Western Australia’s commercial solar market got a boost this week, after the state’s largest rooftop solar system, a 312kW array on the Broadway Fair Shopping Centre in the Perth suburb of Nedlands, was launched on Thursday.
The system, made up of a total of 948 PV panels supplied by SunEdison and installed by Infinite Energy, is expected to account for more than 30 per cent of the shopping centre’s electricity needs – almost 500,000kWh a year.
According to a statement, the installation followed a major structural upgrade to the the shopping centre which saw its entire roof replaced.
“We were looking for solution to grow income as well as provide a buffer against escalating costs,” said Broadway Fair general manager Paul Avon-Smith.
“Sun Edison and Infinite Energy presented us with a solar solution that made strong economic sense with the environmental benefits of reduced carbon emission being a nice bonus.”
Avon-Smith said the big job – which required around 6km of wiring – was made exceptionally simple by the project team, who delivered it on budget.
Sun Edison, meanwhile, thinks the project could help deliver the message to more businesses in Western Australia – and perhaps around the country – that clean energy makes real and immediate economic sense.
“People are catching on in a big way that going solar is not only good for the environment, but translates into real cost savings,” said Sun Edison’s head of commercial and industrial sales, Nick Brass.

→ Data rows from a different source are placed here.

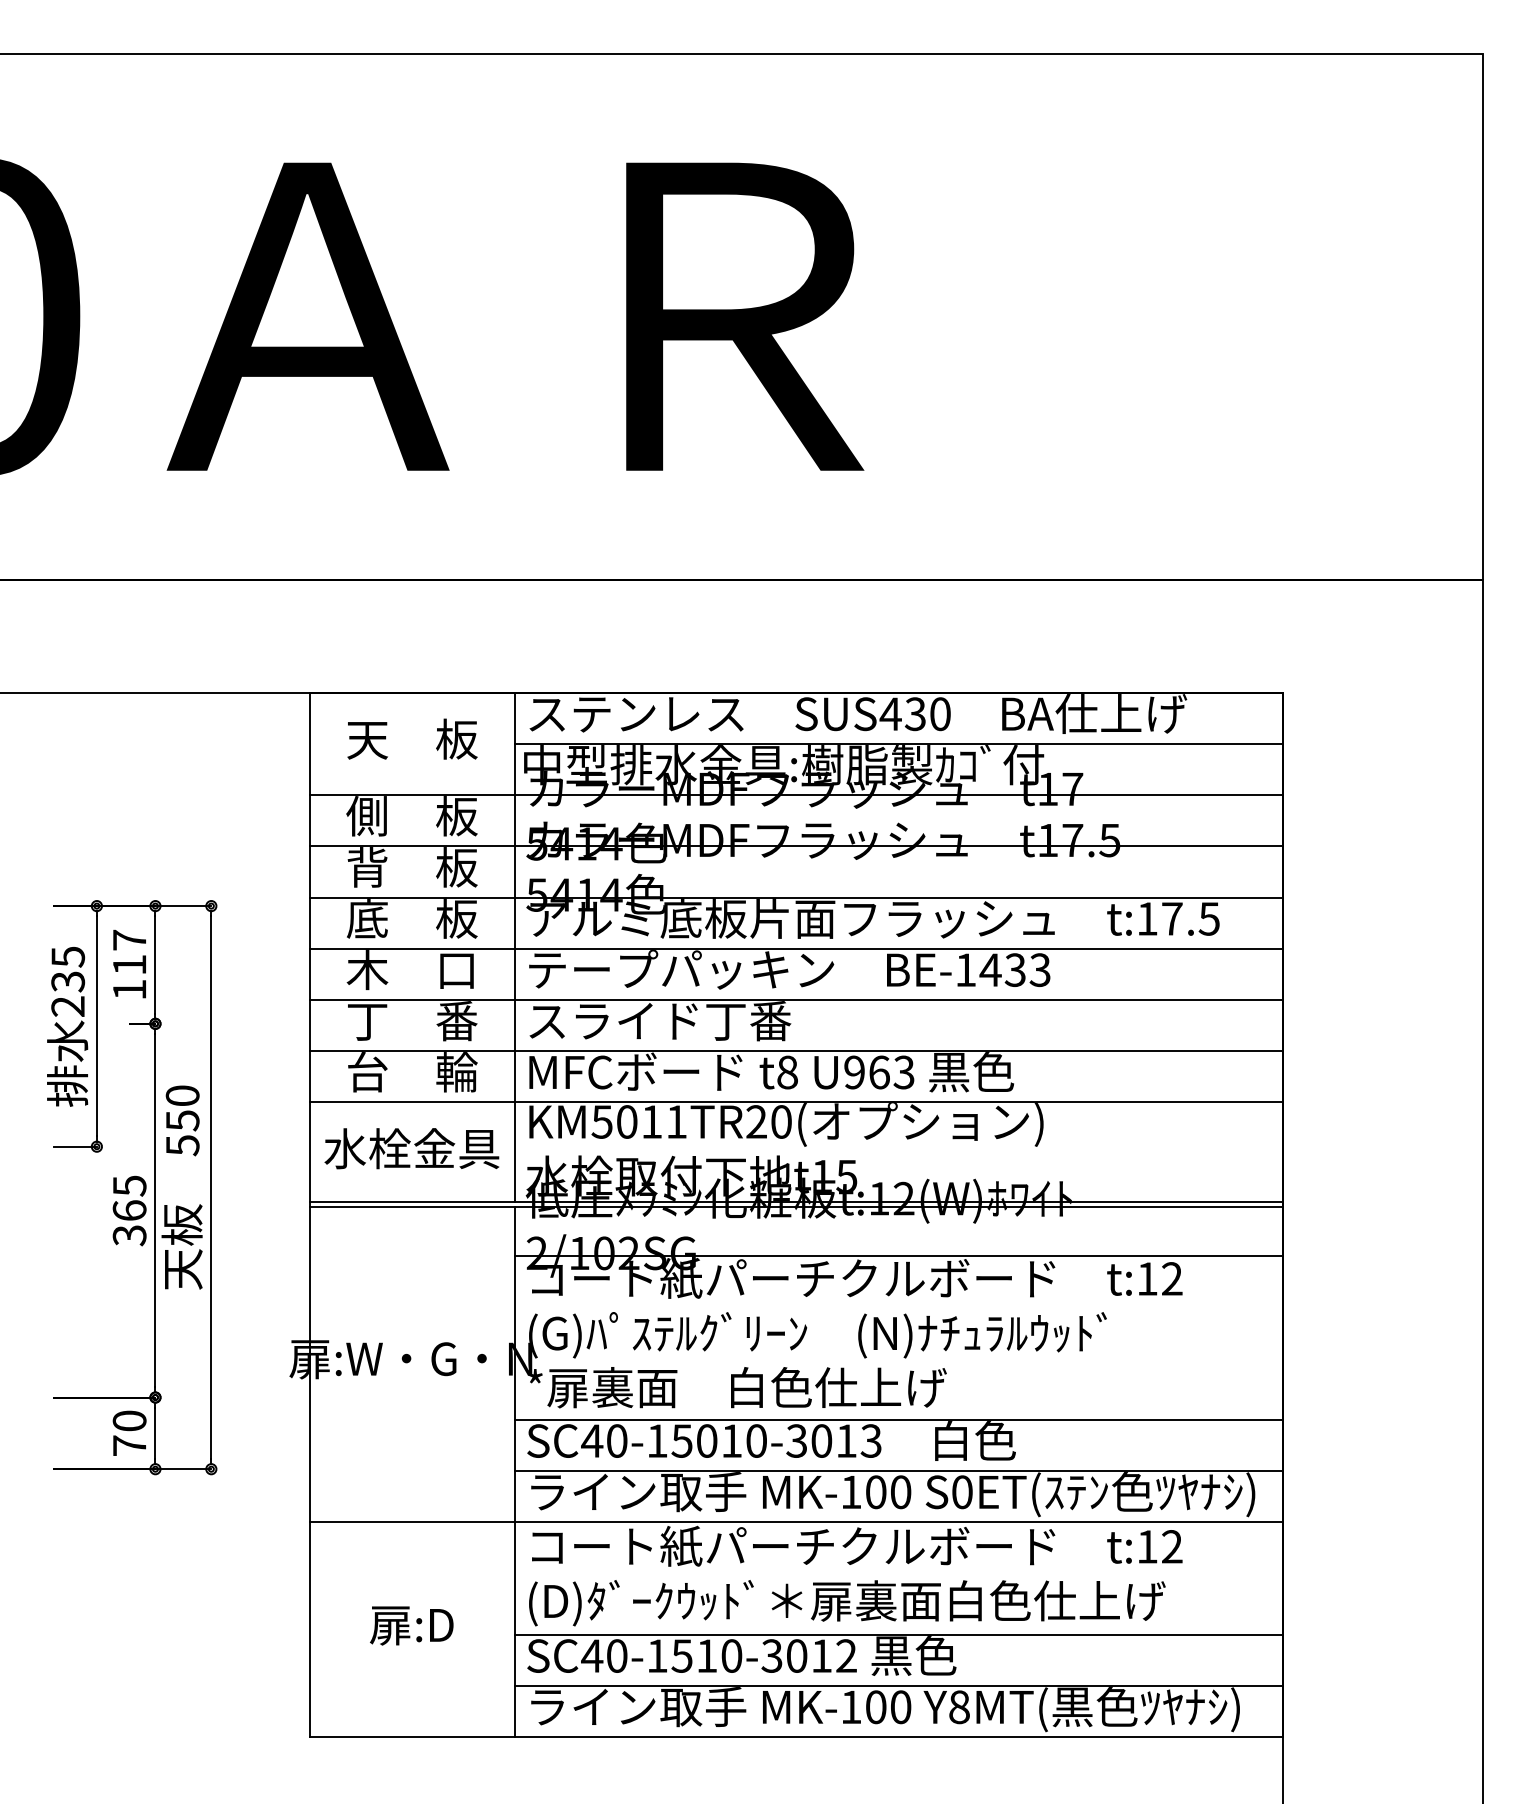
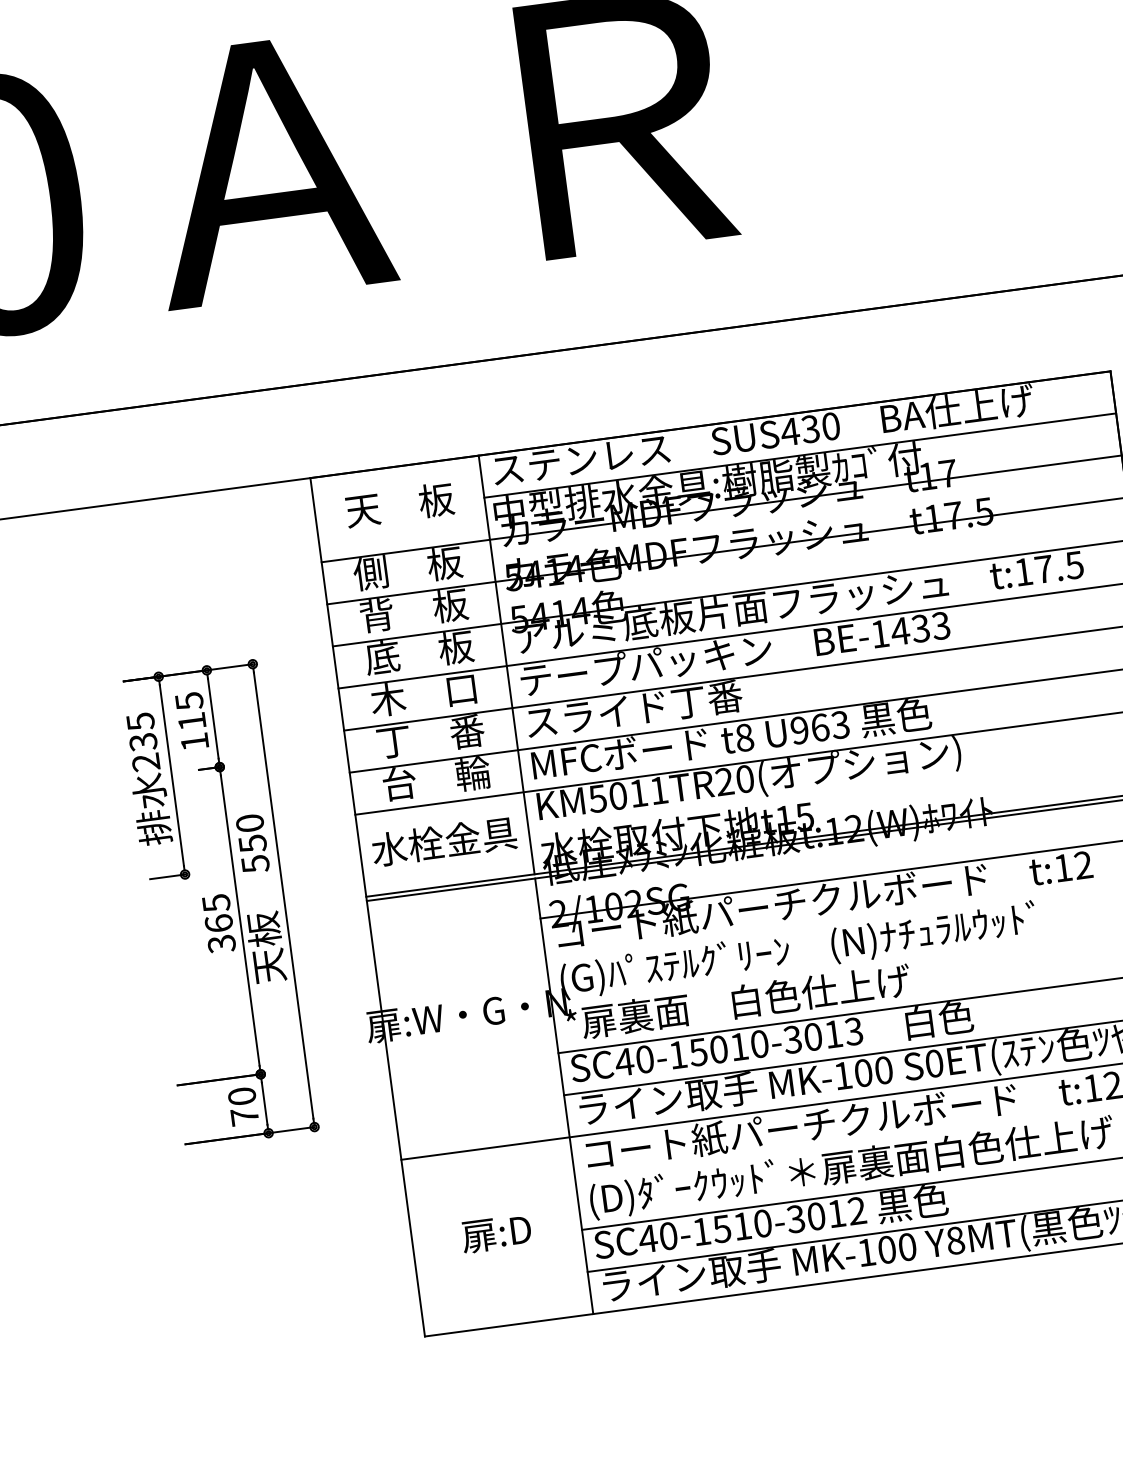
text: (129, 940) -> (189, 701), 117 -> 115

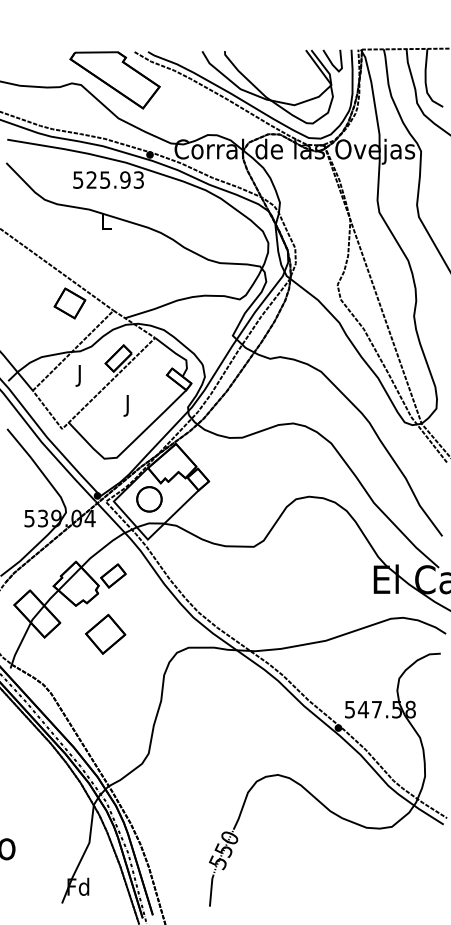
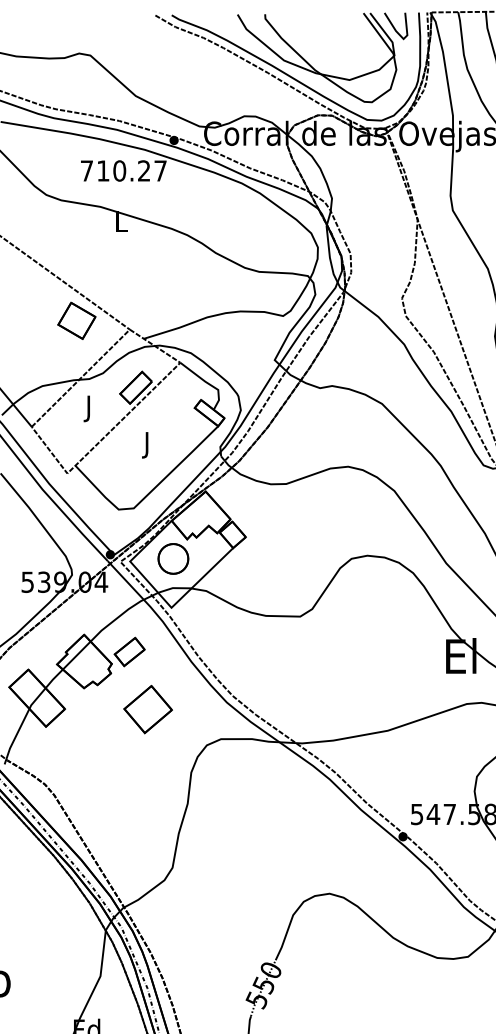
part: (114, 80) -> (130, 50), removed
text: (108, 179) -> (123, 170), 525.93 -> 710.27
part: (105, 633) -> (147, 708), moved

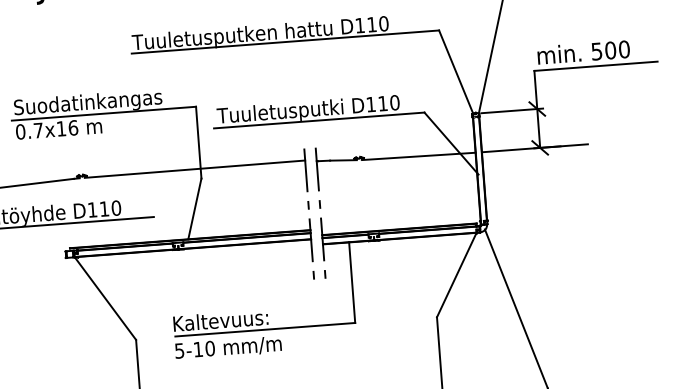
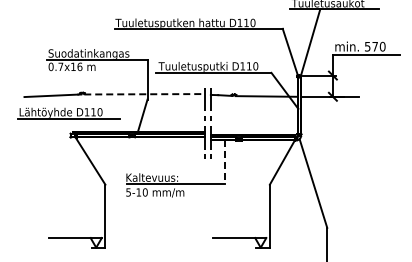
text: (611, 50) -> (375, 46), 500 -> 570
line: (195, 169) -> (144, 94), solid -> dashed
line: (352, 282) -> (225, 162), solid -> dashed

A boost to momentum in Australia’s commercial solar market – which has been slow burner compared to the residential market, and to commercial markets in comparable countries – would be welcomed by the local solar industry, which has so far endured the worst start to a year since 2012, in terms of growth.
As we reported in mid-February, PV growth in January 2016 faired even worse than in “a depressed” 2015, according to data from solar analysts SunWiz, with volumes falling back across every significant size bracket excluding the 7-10kW range and for systems 2.5kW and less.